Pontjo Sutowo: Korupsi di Indonesia Makin Kompleks, Butuh Solusi Revolusioner


tentangkaltim.com

Ketua Aliansi Kebangsaan, Pontjo Sutowo, mengungkapkan bahwa tindak korupsi di Indonesia semakin kompleks dan berkembang pesat. Menurutnya, situasi ini mulai terjadi sejak Indonesia memberlakukan konstitusi baru UUD NRI 1945 pada tahun 2002, yang memperkenalkan sistem politik multipartai dan pemilihan langsung kepala daerah serta wakil kepala daerah oleh rakyat.

“Di sinilah sistem politik multipartai dan pemilihan langsung membuat peran partai politik menjadi sangat menentukan,” ujar Pontjo Sutowo dalam diskusi bertajuk “Urgensi Berantas Korupsi: Problematika dan Solusi” yang digelar secara daring pada Jumat (23/8/2024).

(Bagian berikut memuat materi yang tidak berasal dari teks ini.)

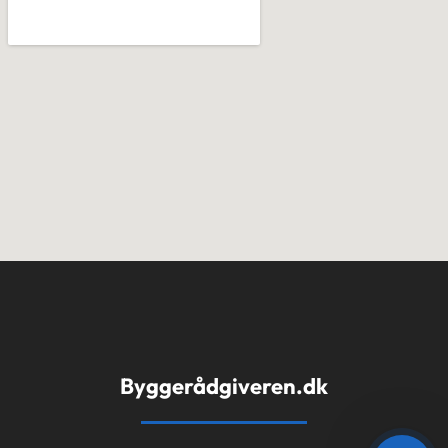
Byggerådgiveren.dk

Pontjo menjelaskan bahwa pemilu langsung dan dominasi partai sebagai pintu masuk bagi warga negara yang ingin menjabat di pemerintahan membuat posisi partai politik memiliki daya tawar yang sangat tinggi. “Siapa pun yang ingin menduduki jabatan kepala daerah atau posisi penting lainnya harus bernegosiasi dengan partai politik. Jabatan kepala pemerintahan, baik di tingkat pusat maupun daerah, menjadi daya tarik besar yang diperebutkan, sementara kekuatan partai terletak pada besarnya konstituen yang bisa dirangkulnya,” tambahnya.

Ia menambahkan bahwa ambisi politik para politisi sering mendorong mereka untuk melakukan tindakan spekulatif, seperti menawarkan biaya mahar tinggi kepada partai agar bisa diusung dalam Pemilu. Setelah menang, politisi tersebut merasa wajib untuk mengembalikan biaya sponsorship yang telah diterima.

“Korupsi tidak hanya terjadi karena motivasi individu dengan ‘corrupted mindset’, tetapi juga karena adanya kesempatan dan kelemahan dalam sistem tata kelola yang membuat pengawasan menjadi tidak efektif,” tegas Pontjo.

Pontjo juga menyoroti bahwa korupsi tidak lagi sekadar untuk menumpuk kekayaan, tetapi telah berubah menjadi korupsi kekuasaan yang menciptakan budaya baru. Bahkan, hukum sudah tidak mampu mengatasi masalah korupsi yang semakin kompleks di Indonesia. Ia mengusulkan bahwa Indonesia mungkin perlu mengembangkan Demokrasi Pasca-Parlementer melalui media sosial, yang disebutnya sebagai “Digital Democracy” dengan mengandalkan jargon “No Viral No Justice”.

Dalam diskusi yang sama, Ahli Ekonomi Prasetijono Widjojo MJ, menyatakan bahwa maraknya korupsi disebabkan oleh rendahnya komitmen terhadap integritas, kejujuran, dan tanggung jawab dari oknum penyelenggara negara. “Korupsi yang merajalela ini menghancurkan budaya nilai, tata kelola, dan kesejahteraan yang mulia dan bermartabat,” ungkap Prasetijono.

Sekretaris Jenderal Transparency International Indonesia, Danang Widoyoko, menekankan bahwa upaya pencegahan korupsi tidak bisa hanya fokus pada penegakan hukum. “Pencegahan adalah aspek penting yang sering kurang mendapat perhatian. Oleh karena itu, perlu adanya strategi spesifik yang dirancang untuk sektor-sektor tertentu agar pencegahan bisa lebih efektif,” tuturnya.